Instructions for the task: Look through the records below and collect all lines that hold the string "sind".

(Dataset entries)
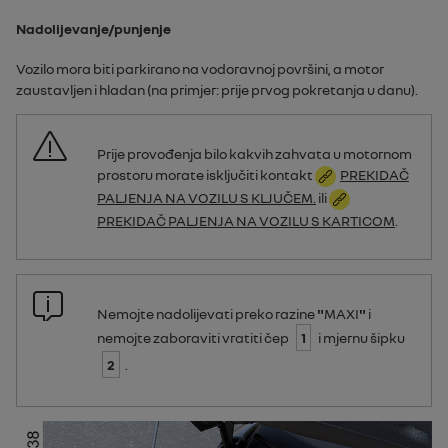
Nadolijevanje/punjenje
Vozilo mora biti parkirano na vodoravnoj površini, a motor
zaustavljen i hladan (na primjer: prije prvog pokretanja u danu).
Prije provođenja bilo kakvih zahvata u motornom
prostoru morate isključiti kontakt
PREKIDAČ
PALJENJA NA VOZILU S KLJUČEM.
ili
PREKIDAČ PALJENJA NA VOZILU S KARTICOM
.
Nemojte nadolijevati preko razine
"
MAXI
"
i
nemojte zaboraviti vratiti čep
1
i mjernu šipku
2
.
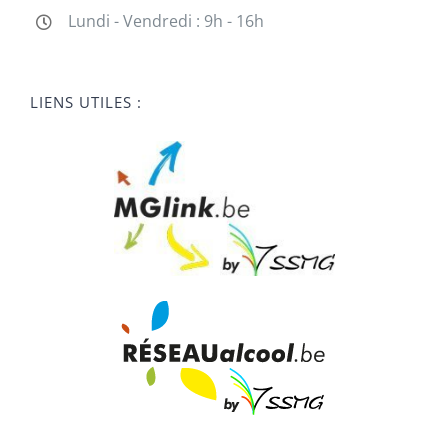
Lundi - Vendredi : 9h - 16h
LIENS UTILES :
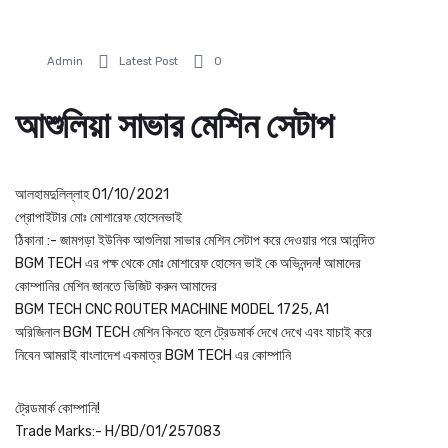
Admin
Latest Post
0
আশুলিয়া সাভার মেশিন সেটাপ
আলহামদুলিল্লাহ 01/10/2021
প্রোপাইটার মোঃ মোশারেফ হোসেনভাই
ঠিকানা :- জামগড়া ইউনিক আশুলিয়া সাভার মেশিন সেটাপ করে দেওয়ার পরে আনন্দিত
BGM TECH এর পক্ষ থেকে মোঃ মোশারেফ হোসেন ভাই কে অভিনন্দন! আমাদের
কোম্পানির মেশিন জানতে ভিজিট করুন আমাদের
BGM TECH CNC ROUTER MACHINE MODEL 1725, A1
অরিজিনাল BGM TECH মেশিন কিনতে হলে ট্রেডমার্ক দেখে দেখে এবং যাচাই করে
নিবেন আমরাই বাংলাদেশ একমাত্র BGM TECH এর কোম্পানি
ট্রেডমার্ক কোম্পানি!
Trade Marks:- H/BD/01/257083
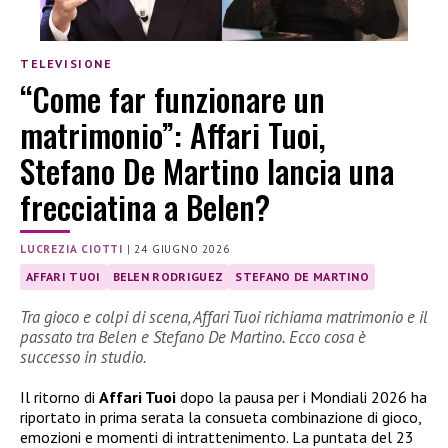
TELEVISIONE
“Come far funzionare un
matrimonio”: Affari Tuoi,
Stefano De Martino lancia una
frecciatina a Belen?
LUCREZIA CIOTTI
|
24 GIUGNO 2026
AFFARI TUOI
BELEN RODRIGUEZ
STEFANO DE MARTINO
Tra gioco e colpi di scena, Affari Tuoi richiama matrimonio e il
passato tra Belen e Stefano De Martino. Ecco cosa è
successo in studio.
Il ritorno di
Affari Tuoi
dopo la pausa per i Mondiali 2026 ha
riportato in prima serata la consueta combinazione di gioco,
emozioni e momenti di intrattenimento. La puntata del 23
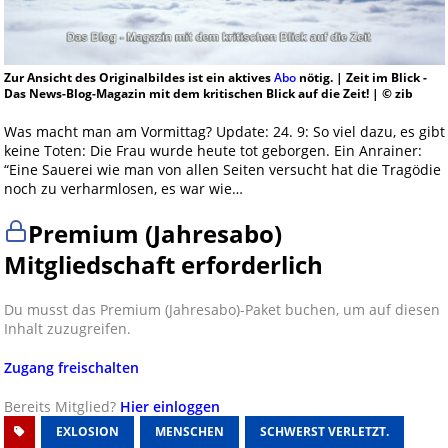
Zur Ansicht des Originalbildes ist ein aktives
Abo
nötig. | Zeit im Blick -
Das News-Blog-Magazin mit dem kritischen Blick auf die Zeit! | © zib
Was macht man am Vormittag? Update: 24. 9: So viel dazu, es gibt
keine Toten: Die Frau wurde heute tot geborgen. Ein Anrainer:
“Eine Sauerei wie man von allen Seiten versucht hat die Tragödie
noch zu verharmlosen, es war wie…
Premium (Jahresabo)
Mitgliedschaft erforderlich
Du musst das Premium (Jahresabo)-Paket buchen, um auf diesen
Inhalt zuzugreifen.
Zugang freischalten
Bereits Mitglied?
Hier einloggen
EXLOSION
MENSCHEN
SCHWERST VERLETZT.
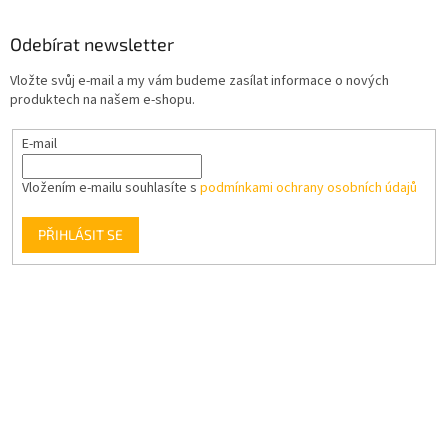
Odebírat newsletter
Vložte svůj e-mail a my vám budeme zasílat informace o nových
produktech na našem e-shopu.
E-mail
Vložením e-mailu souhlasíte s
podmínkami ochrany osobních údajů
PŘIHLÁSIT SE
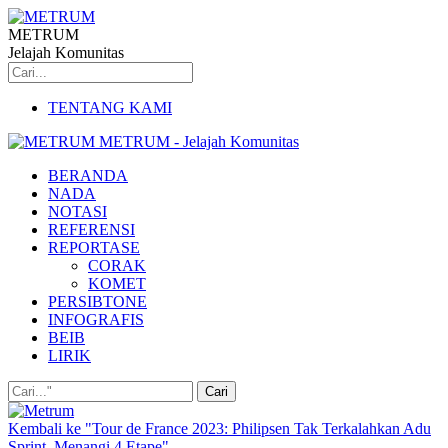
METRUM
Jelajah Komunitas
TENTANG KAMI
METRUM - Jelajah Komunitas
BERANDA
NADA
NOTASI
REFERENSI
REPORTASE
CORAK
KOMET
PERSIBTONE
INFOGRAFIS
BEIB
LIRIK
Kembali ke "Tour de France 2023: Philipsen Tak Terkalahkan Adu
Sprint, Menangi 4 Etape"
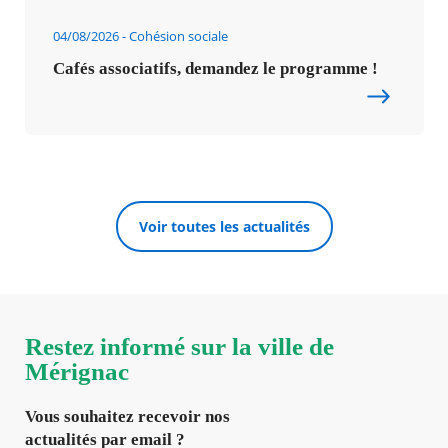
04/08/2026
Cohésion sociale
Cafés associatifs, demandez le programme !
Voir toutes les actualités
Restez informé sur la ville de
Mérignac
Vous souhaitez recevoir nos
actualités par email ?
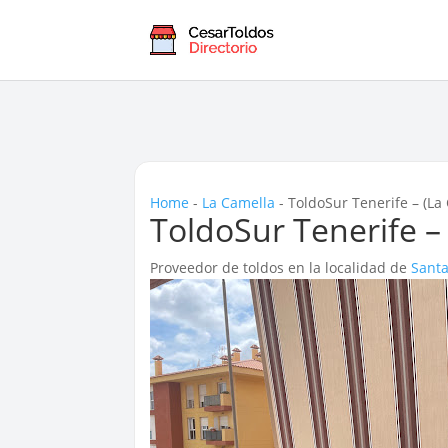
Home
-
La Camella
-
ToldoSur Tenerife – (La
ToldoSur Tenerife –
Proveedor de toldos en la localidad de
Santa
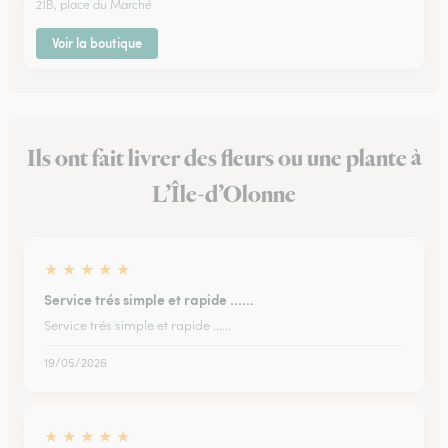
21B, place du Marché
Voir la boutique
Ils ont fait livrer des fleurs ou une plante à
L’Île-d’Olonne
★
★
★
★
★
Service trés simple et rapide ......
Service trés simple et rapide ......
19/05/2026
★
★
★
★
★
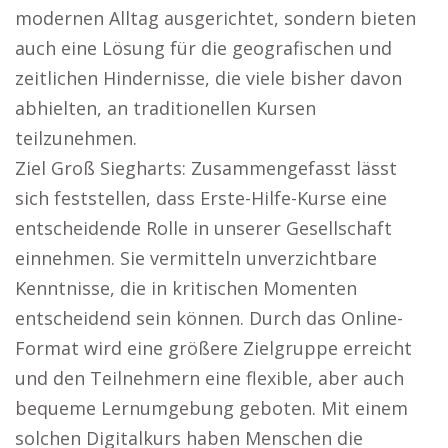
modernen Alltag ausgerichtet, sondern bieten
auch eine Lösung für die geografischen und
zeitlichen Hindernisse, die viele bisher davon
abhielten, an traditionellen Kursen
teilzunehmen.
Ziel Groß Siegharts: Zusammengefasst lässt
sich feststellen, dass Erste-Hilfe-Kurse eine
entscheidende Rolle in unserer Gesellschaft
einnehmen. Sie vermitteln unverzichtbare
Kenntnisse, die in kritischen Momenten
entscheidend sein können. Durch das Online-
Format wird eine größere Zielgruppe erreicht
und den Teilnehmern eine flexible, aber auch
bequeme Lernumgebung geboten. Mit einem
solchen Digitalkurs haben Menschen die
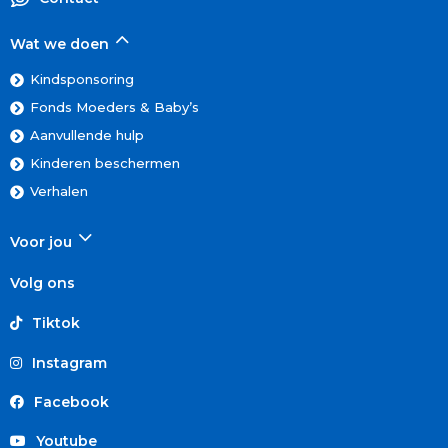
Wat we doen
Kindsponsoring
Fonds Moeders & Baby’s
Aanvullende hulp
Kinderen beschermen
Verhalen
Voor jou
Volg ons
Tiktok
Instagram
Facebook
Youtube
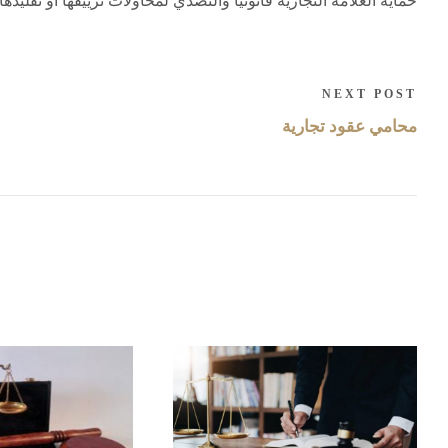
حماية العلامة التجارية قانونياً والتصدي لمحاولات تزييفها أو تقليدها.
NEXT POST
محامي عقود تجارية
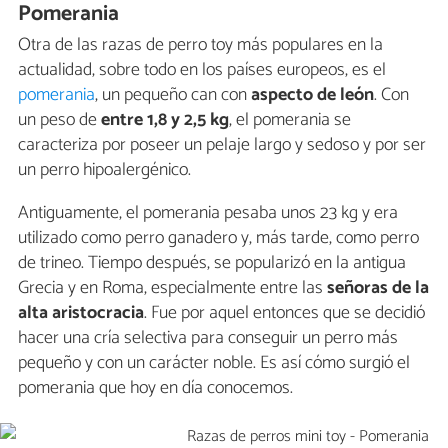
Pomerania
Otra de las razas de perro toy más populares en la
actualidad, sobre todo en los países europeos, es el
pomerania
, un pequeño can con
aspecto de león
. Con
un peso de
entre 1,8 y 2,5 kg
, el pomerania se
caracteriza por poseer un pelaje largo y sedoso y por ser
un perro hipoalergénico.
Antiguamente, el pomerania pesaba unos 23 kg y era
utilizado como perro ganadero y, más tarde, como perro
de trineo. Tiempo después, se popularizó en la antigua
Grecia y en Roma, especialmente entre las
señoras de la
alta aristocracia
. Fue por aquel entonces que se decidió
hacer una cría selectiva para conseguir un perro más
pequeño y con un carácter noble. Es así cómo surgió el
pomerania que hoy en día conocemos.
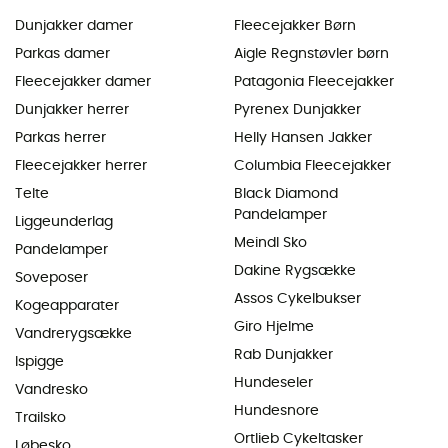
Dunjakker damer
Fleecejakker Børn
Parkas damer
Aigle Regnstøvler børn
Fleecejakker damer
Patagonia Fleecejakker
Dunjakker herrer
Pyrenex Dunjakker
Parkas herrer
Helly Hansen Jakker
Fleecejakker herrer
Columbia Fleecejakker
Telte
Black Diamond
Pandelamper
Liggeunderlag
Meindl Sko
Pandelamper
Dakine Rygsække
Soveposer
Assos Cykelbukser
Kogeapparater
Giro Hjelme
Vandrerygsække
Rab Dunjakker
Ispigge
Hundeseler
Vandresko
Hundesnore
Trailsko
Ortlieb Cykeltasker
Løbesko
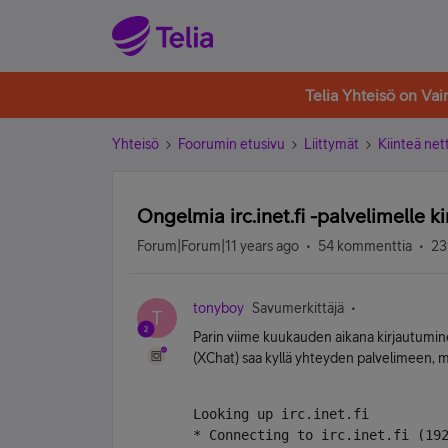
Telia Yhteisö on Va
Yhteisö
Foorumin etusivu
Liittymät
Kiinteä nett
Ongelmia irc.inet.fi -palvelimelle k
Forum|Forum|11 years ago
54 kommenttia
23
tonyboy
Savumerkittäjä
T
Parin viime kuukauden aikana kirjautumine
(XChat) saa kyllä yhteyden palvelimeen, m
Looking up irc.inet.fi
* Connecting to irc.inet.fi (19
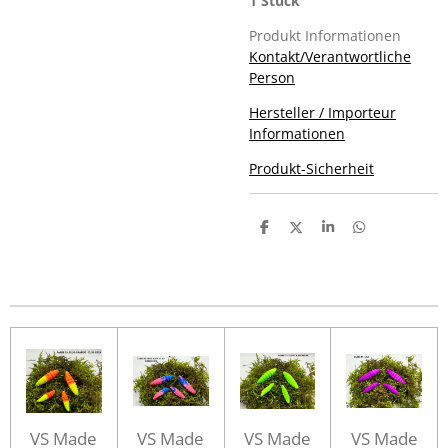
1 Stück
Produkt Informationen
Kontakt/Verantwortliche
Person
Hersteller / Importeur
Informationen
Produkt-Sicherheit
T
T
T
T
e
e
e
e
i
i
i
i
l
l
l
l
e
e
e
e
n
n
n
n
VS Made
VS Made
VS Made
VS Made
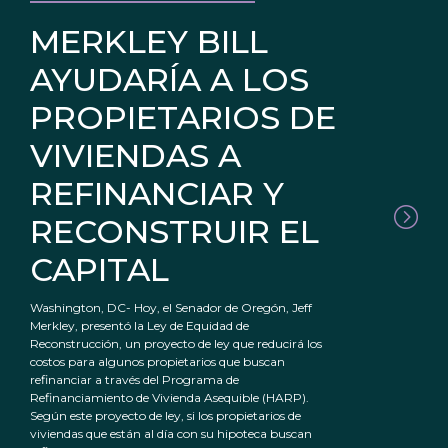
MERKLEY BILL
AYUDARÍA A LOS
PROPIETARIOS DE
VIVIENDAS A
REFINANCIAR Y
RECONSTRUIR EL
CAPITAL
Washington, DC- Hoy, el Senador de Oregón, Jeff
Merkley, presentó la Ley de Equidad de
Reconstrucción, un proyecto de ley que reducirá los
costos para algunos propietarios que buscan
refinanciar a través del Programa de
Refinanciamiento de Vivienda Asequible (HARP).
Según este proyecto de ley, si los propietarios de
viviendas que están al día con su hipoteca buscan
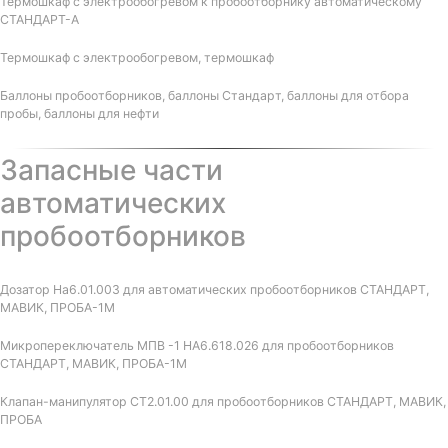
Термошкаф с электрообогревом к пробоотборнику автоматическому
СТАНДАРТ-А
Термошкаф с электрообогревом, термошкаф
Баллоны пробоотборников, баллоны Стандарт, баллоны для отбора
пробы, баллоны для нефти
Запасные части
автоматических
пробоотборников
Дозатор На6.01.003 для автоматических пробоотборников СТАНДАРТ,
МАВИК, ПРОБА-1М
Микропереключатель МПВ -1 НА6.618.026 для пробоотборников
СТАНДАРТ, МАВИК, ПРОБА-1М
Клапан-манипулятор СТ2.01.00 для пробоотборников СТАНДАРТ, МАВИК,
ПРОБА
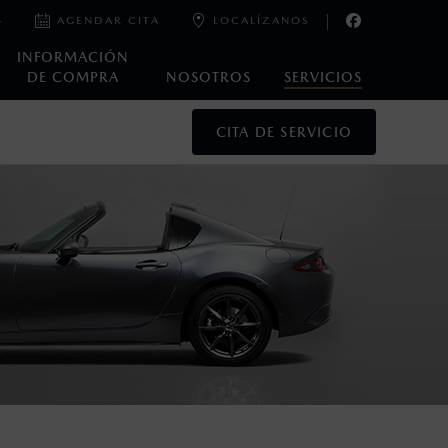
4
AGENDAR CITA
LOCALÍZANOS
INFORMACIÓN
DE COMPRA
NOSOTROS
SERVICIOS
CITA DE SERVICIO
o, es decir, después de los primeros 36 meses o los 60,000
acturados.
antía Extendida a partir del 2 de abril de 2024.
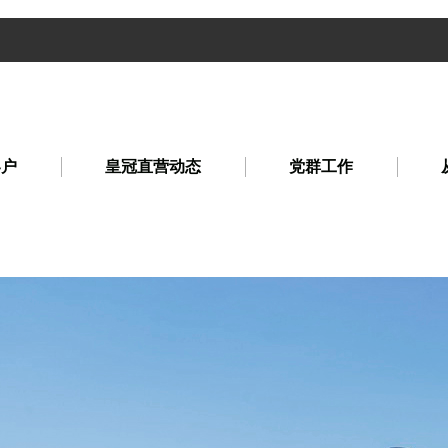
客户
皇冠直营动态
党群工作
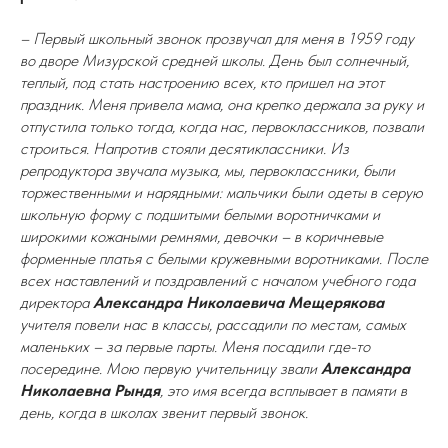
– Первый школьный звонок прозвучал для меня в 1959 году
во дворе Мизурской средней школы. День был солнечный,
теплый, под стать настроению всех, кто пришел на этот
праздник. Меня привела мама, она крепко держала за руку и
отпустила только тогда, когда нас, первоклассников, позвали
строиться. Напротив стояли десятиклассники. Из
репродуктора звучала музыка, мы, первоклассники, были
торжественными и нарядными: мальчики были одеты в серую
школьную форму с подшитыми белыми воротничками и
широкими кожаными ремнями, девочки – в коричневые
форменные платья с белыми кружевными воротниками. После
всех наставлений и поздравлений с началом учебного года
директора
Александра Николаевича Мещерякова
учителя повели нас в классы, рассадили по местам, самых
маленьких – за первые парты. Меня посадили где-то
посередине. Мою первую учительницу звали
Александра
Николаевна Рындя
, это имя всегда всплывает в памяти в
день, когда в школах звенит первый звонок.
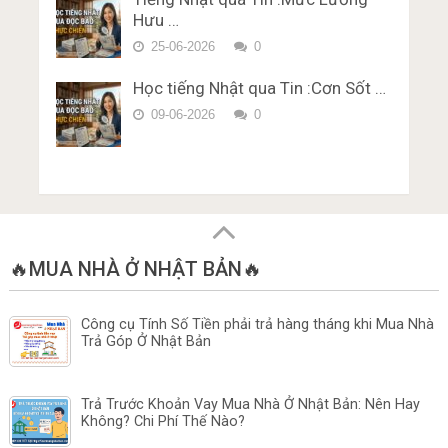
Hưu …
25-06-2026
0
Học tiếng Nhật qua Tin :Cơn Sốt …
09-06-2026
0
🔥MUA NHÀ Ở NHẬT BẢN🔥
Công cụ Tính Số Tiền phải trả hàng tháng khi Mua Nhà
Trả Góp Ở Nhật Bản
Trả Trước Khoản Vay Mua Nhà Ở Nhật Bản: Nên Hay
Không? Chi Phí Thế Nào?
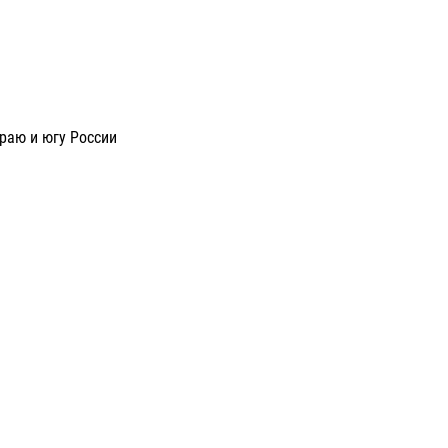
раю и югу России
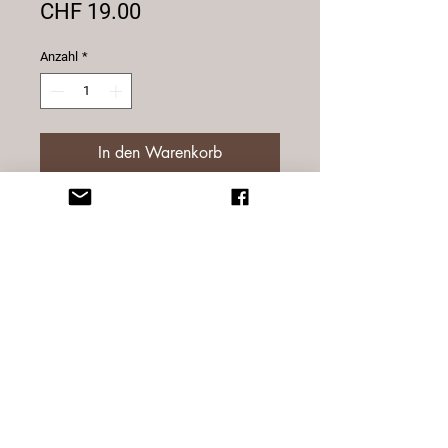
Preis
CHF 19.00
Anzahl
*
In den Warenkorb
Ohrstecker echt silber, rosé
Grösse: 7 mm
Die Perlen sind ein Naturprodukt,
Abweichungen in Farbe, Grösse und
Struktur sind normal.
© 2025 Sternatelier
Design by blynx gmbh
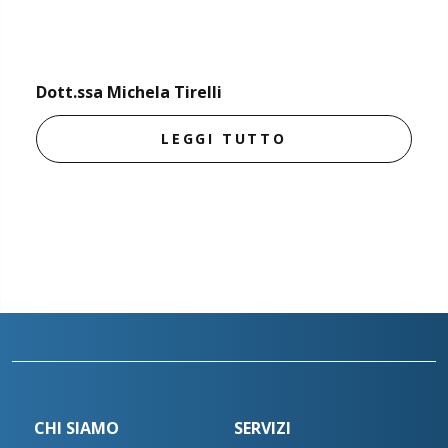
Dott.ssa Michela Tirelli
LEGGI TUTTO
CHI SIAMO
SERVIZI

Answer area:
Die Perlen sind ein Naturprodukt,
Struktur sind normal.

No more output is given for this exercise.